**EXERCISES**
a. Reproduce the SPOC building and packaging page word for word, everything from "usage: spoc-image publish" down to "should be used.".
b. Name every spoc-image or spoc-app command mentioned on the SPOC building and packaging page.
c. Please continue the SPOC building and packaging page from the point where it stops.

**SELECTION**
━━━━━━
Spotter-VM/doc/toolchain/spoc-builder.rst

SPOC building and packaging
=============================

.. image:: attachments/schema-spoc-builder.png
   :alt: Deliverable lifecycle - Building and packaging schema
   :align: center

Usage
-----

``spoc-image build`` creates an LXC image based on a file with a sequence of build directives (also known as build recipe) given via command line parameter. The directory in which the file resides is taken as build context, i.e. all relative paths in the recipe are resolved from it.

.. code-block:: text

    usage: spoc-image build [-f] [-p] filename

    positional arguments:
      filename       Path to the file with build recipe

    optional arguments:
      -f, --force    Force rebuild already existing image
      -p, --publish  Publish the image after successful build

``spoc-image publish`` creates a `.tar.xz` archive of the built image and publishes it to the publish repository along with its metadata.

.. code-block:: text

    usage: spoc-image publish [-f] image

    positional arguments:
      image        Name of the image to publish

    optional arguments:
      -f, --force  Force republish already published image

To remove published image from publish repo, ``spoc-image unpublish`` command should be used.

.. code-block:: text

    usage: spoc-image unpublish image

    positional arguments:
      image       Name of the image to unpublish

Conversely, ``spoc-app publish`` creates a `.tar.xz` archive of the application setup scripts (``install.sh``, ``update.sh``, ``uninstall.sh`` and associated directories) and publishes it to the publish repository along with its metadata.
━━━━━━
Records referencing images
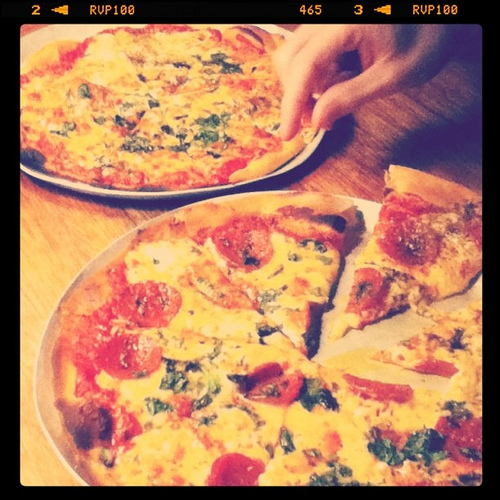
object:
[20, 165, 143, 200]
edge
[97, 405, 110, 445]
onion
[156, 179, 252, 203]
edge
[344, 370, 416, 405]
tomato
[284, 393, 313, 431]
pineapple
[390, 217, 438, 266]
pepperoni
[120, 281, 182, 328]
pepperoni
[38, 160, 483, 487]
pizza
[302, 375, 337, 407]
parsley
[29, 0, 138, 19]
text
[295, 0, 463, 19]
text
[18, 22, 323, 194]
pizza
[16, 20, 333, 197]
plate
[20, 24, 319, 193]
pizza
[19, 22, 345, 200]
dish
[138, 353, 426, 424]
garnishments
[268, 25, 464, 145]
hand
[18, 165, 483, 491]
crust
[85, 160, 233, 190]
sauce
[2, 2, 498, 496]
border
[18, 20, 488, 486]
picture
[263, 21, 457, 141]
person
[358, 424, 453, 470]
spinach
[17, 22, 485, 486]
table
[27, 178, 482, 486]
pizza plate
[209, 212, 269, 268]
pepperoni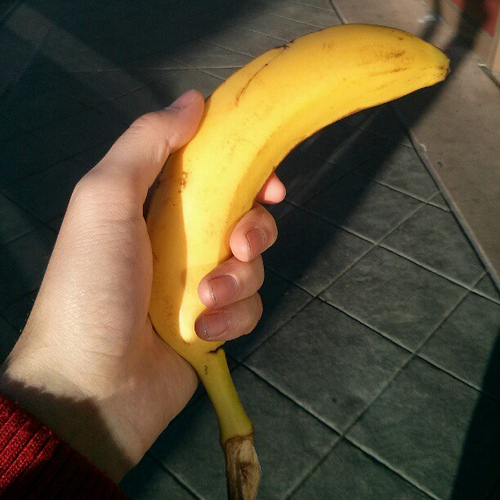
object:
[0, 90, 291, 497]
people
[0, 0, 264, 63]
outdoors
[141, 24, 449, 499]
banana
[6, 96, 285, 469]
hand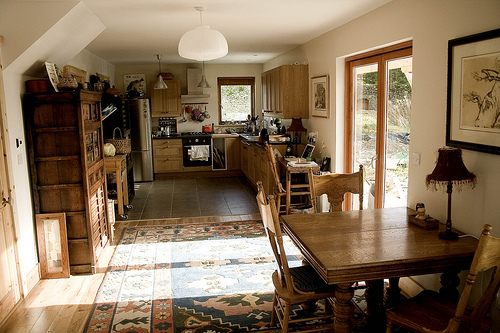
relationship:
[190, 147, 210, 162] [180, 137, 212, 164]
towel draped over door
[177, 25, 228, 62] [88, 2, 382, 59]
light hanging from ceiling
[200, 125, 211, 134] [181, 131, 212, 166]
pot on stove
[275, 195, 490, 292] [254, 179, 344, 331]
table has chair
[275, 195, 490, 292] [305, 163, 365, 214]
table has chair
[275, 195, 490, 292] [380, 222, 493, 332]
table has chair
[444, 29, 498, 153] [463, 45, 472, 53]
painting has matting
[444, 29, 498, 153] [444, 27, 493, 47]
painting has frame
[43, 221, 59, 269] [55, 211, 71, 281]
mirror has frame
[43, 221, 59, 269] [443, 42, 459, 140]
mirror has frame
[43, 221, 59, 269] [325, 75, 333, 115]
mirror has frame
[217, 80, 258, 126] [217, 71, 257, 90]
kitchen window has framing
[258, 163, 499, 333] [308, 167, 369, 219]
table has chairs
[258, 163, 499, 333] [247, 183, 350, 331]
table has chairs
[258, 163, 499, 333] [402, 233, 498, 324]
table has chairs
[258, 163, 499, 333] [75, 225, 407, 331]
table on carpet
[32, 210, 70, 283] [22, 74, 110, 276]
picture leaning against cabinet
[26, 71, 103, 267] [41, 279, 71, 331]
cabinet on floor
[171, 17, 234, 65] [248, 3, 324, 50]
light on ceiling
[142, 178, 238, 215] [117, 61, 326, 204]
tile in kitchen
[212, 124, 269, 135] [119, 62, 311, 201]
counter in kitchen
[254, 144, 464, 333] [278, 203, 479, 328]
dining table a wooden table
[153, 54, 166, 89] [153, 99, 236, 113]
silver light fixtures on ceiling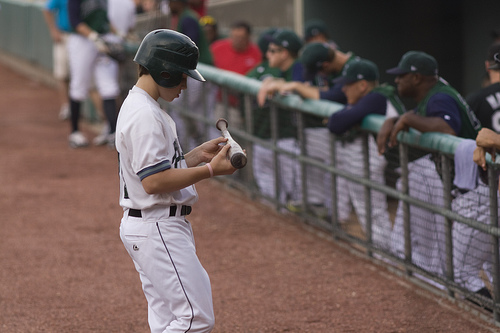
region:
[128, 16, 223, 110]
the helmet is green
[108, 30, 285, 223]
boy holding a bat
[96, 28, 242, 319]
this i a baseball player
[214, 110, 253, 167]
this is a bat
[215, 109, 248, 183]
━━━━━━
**REPLIES**
a.
usage: spoc-image publish [-f] image

    positional arguments:
      image        Name of the image to publish

    optional arguments:
      -f, --force  Force republish already published image

To remove published image from publish repo, ``spoc-image unpublish`` command should be used.

b.
spoc-image build
spoc-image publish
spoc-image unpublish
spoc-app publish

c.
.. code-block:: text

    usage: spoc-app publish [-f] filename

    positional arguments:
      filename     Path to metadata file of the application to publish

    optional arguments:
      -f, --force  Force republish already published application

And to remove the published application, ``spoc-app unpublish`` should be used.

.. code-block:: text

    usage: spoc-app unpublish [-h] app

    positional arguments:
      app         Name of the application to unpublish

Build directives
----------------

The syntax is designed to resemble *Dockerfile* syntax in order to ease the potential transition. Since LXC operates on much lower level of abstraction than Docker, some principles are applied more explicitly and verbosely. Major difference between Docker and SPOC is that every directive in *Dockerfile* creates a new filesystem layer whereas layers in SPOC are managed manually and there's usually only a single layer produced from the build recipe.

IMAGE
^^^^^

- **Usage:** ``IMAGE <name>``
- **Description:** Sets image/layer name. Every image/layer needs to have one. Any subsequent directives requiring to be handled in containers namespace will use this name also to create a temporary LXC container.
- **Docker equivalent:** ``-t`` in ``docker build`` command line parameters

FROM
^^^^^

- **Usage:** ``FROM <path>``
- **Description:** Designates an OverlayFS layer on which the layer will be based. Unlike *Dockerfile*'s `FROM`, is SPOC this directive is optional, so if no ``FROM`` directive is given, it translates to Docker's ``FROM scratch``.
- **Docker equivalent:** ``FROM``

RUN
^^^

- **Usage:**

  .. code-block:: docker

    RUN <label>
      <commands>
    <label>

- **Description:** Executes a shell script in the image/container which is currently being built. The ``<label>`` is an arbitrary user defined string which needs to be given as the first parameter and repeated at the end of the script block, in similar fashion like heredoc label to which it actually translates. The shell script between the labels is passed as-is, including comments and empty lines, to a POSIX shell with ``-e`` and ``-v`` parameters set. Basically, following ``RUN`` entry:

  .. code-block:: docker

    RUN EOF
      # Comment
      command1
      command2
    EOF

  translates to the following script:

  .. code-block:: bash

    #!/bin/sh
    set -ev

    # Comment
    command1
    command2

  The command chaining via ``&&`` which is required in *Dockerfile* is not required in SPOC.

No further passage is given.